Raw data:
=-=-=

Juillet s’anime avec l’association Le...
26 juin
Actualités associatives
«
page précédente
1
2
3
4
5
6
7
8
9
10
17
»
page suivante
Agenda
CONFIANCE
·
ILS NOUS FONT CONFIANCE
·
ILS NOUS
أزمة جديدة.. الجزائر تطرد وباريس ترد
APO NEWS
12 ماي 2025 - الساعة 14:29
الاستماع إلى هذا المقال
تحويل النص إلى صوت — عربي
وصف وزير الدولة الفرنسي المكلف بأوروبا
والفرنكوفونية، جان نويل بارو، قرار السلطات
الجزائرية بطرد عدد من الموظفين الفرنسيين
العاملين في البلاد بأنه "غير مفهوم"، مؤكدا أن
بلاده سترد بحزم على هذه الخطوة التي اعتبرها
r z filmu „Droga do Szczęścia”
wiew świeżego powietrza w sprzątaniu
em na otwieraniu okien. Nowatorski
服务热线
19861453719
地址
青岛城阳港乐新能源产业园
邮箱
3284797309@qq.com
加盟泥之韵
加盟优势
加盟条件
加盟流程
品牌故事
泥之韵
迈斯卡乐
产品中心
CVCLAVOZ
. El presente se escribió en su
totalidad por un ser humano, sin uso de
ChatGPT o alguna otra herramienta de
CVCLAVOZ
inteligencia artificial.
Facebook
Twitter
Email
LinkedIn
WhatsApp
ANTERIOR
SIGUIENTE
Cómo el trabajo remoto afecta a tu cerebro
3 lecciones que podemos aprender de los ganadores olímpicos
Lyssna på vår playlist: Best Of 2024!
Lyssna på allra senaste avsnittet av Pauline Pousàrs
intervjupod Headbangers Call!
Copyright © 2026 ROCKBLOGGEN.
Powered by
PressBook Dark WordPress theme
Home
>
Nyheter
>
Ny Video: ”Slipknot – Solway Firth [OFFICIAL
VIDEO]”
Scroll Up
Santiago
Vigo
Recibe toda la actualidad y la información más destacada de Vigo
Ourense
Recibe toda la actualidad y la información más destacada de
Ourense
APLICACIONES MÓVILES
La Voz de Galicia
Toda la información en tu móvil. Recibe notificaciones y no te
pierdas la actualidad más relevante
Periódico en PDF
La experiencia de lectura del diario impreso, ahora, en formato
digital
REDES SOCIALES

=-=-=

Directions for this task:
Considering the records above, count the lines where the string "Recibe" occurs and return that number alone.

Task response:
3